And speaking of polls, Digby has a nice summary of the VERY comprehensive poll of teabaggers conducted by the New York Times and CBS, both of whom have excellent write-ups of their own (with graphics, etc.). The bottom line is that they are pretty much what you think they are — Republicans, except they're a bit angrier and a bit more racist and a bit more to the right. CBS:
Eighteen percent of Americans identify as Tea Party supporters. The vast majority of them — 89 percent — are white. Just one percent is black.
They tend to skew older: Three in four are 45 years old or older, including 29 percent who are 65 plus. They are also more likely to be men (59 percent) than women (41 percent).
More than one in three (36 percent) hails from the South, far more than any other region. Twenty-five percent come from the West, 22 percent from the Midwest, and 18 percent from the northeast.
Nearly three in four describe themselves as conservative, and 39 percent call themselves very conservative. Sixty percent say they always or usually vote Republican. Forty percent say the United States needs a third party, while 52 percent say it does not.
But a couple of things stand out.
They love their guns. More than half — 58 percent — keep a gun in the household.
Regardless of your overall opinion, do you think the views of the people in the tea party movement generally reflect the views of most Americans?
84% of the self-identified teabaggers said yes. Only 25% of the general public agreed.
Of course, they live in a self-imposed bubble (aided by Fox news), so it's not surprising.
What's more, they are ill-informed:
Where are they getting their information? 63% of them get their TV news from FOX. 53% believe that Glenn Beck and Sean Hannity are news shows.
And many of them don't even think about the things they think about. Writes the New York Times:
And nearly three-quarters of those who favor smaller government said they would prefer it even if it meant spending on domestic programs would be cut.
But in follow-up interviews, Tea Party supporters said they did not want to cut Medicare or Social Security — the biggest domestic programs, suggesting instead a focus on “waste.”
Some defended being on Social Security while fighting big government by saying that since they had paid into the system, they deserved the benefits.
Others could not explain the contradiction.
“That’s a conundrum, isn’t it?” asked Jodine White, 62, of Rocklin, Calif. “I don’t know what to say. Maybe I don’t want smaller government. I guess I want smaller government and my Social Security.” She added, “I didn’t look at it from the perspective of losing things I need. I think I’ve changed my mind.”
Okay, well get back to us when you figure out what you want.
Another example of how they don't think about what they think about?
Asked to volunteer what they don't like about Mr. Obama, the top answer, offered by 19 percent of Tea Party supporters, was that they just don't like him.
Riiight. Because they can't say "skin color" and they know it.
UPDATE: Steven Benen notes more contradictions, writing:
If you were to make a Venn Diagram of the issues Tea Party members care about, and the issues Tea Party members are confused about, you'd only see one circle.
These folks claim to be motivated by concerns over taxes, but Tea Partiers tend not to know anything about the subject. They claim to be angry about the Affordable Care Act, but they don't know what's in it. They claim to hate expensive government programs, except for all the expensive government programs that benefit them and their families.

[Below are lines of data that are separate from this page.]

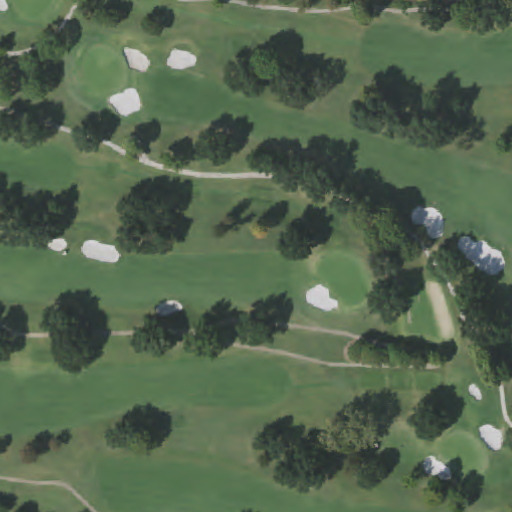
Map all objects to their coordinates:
road: (250, 3)
road: (141, 152)
park: (255, 256)
road: (4, 333)
road: (496, 360)
road: (345, 366)
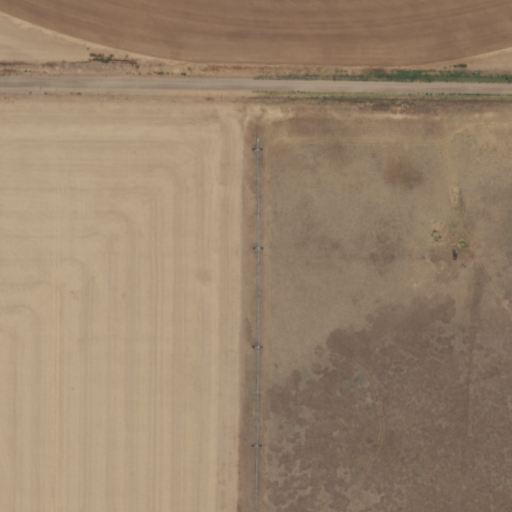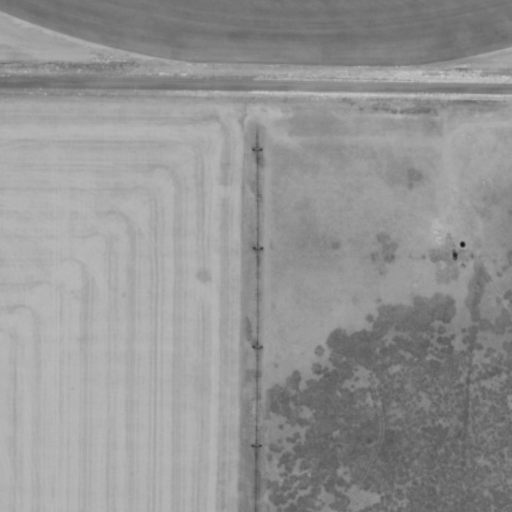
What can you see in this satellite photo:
road: (256, 82)
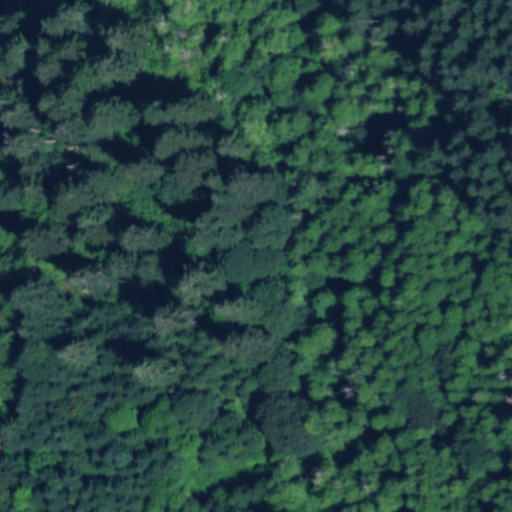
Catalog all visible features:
road: (45, 358)
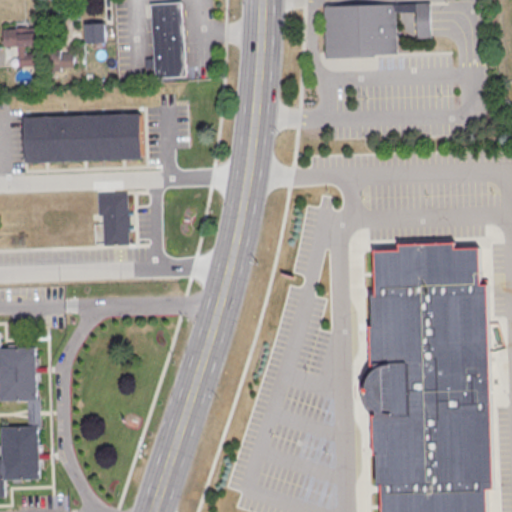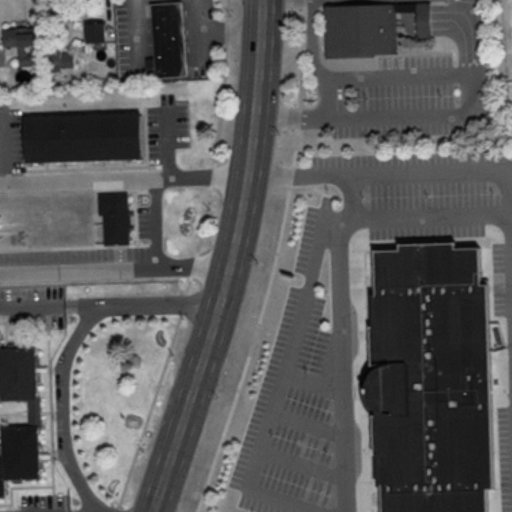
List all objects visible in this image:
road: (404, 0)
building: (370, 28)
building: (370, 29)
building: (96, 32)
building: (96, 33)
building: (168, 40)
building: (168, 41)
building: (22, 43)
building: (22, 44)
road: (315, 59)
building: (63, 60)
road: (401, 77)
road: (385, 116)
building: (84, 137)
building: (85, 139)
road: (390, 172)
road: (123, 179)
road: (354, 198)
building: (116, 217)
building: (115, 218)
road: (157, 228)
road: (195, 260)
road: (227, 260)
road: (275, 260)
road: (112, 274)
road: (304, 304)
road: (31, 305)
road: (141, 307)
parking lot: (360, 319)
road: (343, 367)
building: (431, 379)
building: (431, 380)
road: (314, 384)
road: (62, 409)
building: (20, 414)
building: (20, 416)
road: (309, 424)
road: (302, 467)
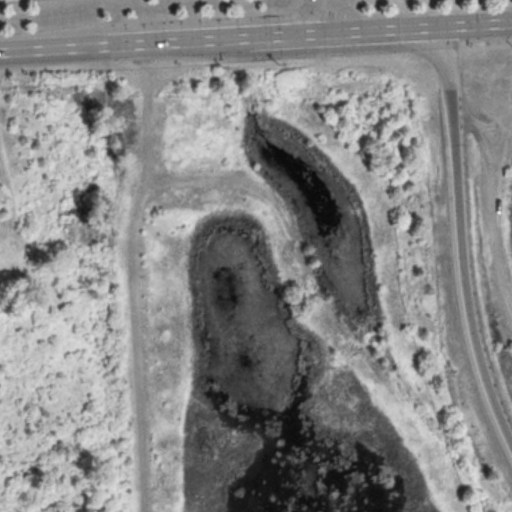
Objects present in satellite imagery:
road: (160, 25)
road: (479, 25)
road: (368, 32)
road: (262, 38)
road: (177, 43)
road: (60, 50)
road: (504, 124)
road: (492, 197)
road: (13, 212)
road: (463, 240)
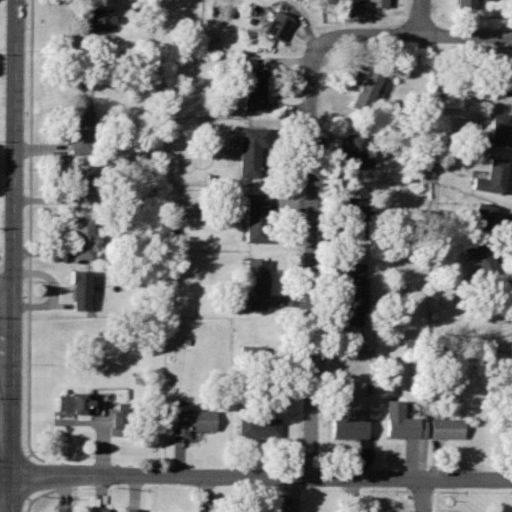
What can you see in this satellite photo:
building: (378, 2)
building: (378, 3)
building: (465, 3)
building: (465, 3)
building: (101, 17)
road: (422, 17)
building: (101, 19)
building: (277, 23)
building: (277, 25)
road: (414, 34)
building: (499, 77)
building: (500, 79)
building: (251, 82)
building: (252, 86)
building: (365, 86)
building: (369, 89)
building: (500, 126)
building: (500, 128)
building: (81, 130)
building: (81, 131)
building: (250, 148)
building: (353, 148)
building: (251, 150)
building: (354, 150)
building: (491, 175)
building: (492, 177)
building: (82, 181)
building: (82, 184)
building: (256, 215)
building: (354, 216)
building: (355, 217)
building: (480, 217)
building: (256, 218)
building: (480, 218)
road: (29, 231)
building: (82, 234)
road: (14, 237)
building: (83, 237)
road: (307, 259)
building: (480, 259)
building: (482, 260)
building: (255, 281)
building: (255, 283)
building: (81, 287)
building: (81, 289)
building: (508, 290)
building: (353, 292)
building: (353, 295)
road: (7, 296)
building: (510, 296)
building: (251, 352)
building: (75, 401)
building: (74, 402)
building: (121, 405)
building: (190, 417)
building: (119, 418)
building: (190, 419)
building: (401, 419)
building: (118, 422)
building: (255, 422)
building: (402, 422)
building: (348, 425)
building: (258, 427)
building: (348, 427)
building: (446, 427)
building: (446, 428)
road: (12, 458)
road: (25, 475)
road: (263, 477)
road: (7, 480)
road: (62, 491)
road: (38, 493)
road: (14, 494)
road: (422, 495)
road: (11, 497)
building: (100, 508)
building: (60, 509)
building: (62, 509)
building: (100, 509)
building: (132, 509)
building: (133, 509)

It's inherently challenging to create a lasting, successful political movement predicated on literally nothing more than ignorance and rage. In the case of Tea Partiers, we're talking about a reasonably large group of people who seem to revel in their own ignorance, but nevertheless seek an active role in the process.
and Jed Lewison notes:
According to a new poll from CBS and the New York Times, 92% of tea partiers are scared that America is moving towards socialism — but in a strange twist, most of them seem to like it.
Despite the fear that socialism is coming to America, 62% of tea party supporters also support Social Security and Medicare. In fact, nearly half of them either benefit from Social Security or Medicare or have somebody in their immediate family who does. And about one-third are directly beneficiaries at least one of the programs, compared to about one-fifth of the population at large.
And CBS News notes that the majority of Tea Party supporters (18% of Americans are Tea Party supporters, according to the poll) say "their taxes are fair". Now that's really odd, considering that the "Tea" in "Tea Party" stands for "Taxed Enough Already".